April 26, 2004

A Giant Mess

On Saturday the New York Giants orchestrated a real coup in the NFL draft -- one of "the strangest events in NFL draft history" -- trading up for Eli Manning of Mississippi, rated as perhaps the best quarterback prospect to come out of college in the past decade. Then today they told Kerri Collins to take a hike. [Newsday.com].

collins.jpgCollins led the Giants as far as they could go with him, which, it ought to be remembered, was as far as the franchise had been in a long, long time. He is the only QB to have taken all the snaps for any NFL team over three+ seasons and produced some of the best passing stats in the Giants history. (Collins is second on the team's career list in completions (1,447) and third in attempts (2,473) and passing yards (16,875). He is fifth with 81 touchdown passes. He led the Giants to the 2000 NFC Championship, to the team's first SuperBowl in more than 10 years, and a 2002 NFC Wild Card Playoff slot. He started 67 consecutive games, two shy of Fran Tarkenton's team record, before an ankle injury forced him to miss the final three games of the 2003 season.)
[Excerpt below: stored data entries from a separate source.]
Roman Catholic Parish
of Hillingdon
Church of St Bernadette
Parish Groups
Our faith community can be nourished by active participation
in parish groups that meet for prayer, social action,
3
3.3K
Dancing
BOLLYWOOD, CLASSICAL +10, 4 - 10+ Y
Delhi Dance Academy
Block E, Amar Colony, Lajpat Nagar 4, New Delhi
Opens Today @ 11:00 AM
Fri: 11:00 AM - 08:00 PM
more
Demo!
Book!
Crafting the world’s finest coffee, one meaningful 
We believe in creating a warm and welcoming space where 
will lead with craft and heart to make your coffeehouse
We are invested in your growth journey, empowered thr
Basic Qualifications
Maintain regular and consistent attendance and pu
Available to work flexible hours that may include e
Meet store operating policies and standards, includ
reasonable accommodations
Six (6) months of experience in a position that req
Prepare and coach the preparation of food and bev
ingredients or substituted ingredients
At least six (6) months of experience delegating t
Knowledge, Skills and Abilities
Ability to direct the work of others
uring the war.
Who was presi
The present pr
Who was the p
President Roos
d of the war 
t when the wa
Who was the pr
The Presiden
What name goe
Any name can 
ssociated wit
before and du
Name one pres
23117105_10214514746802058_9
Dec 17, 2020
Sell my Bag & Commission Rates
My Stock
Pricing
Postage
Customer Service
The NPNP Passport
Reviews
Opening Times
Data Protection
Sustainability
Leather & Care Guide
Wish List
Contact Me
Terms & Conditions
With this record, Collins deserves better than he's gotten from the Giants. And Eli needs a year or two of seasoning, like any rookie QB, before he can possibly take the reins. As good as the bold move for Manning was, releasing Collins is a bad omen.

Now the real problem is the salary cap. As Mark Maske explains in the Washington Post:

He has only one season remaining on a contract that would pay him a $7 million salary next season; he would count $8.95 million against the Giants' salary cap. Because Collins has only one season left on his contract, the Giants wouldn't receive any salary-cap benefit by waiting until June to cut him.

So watch out, Giant fans, it looks like a rocky start to 2004 already.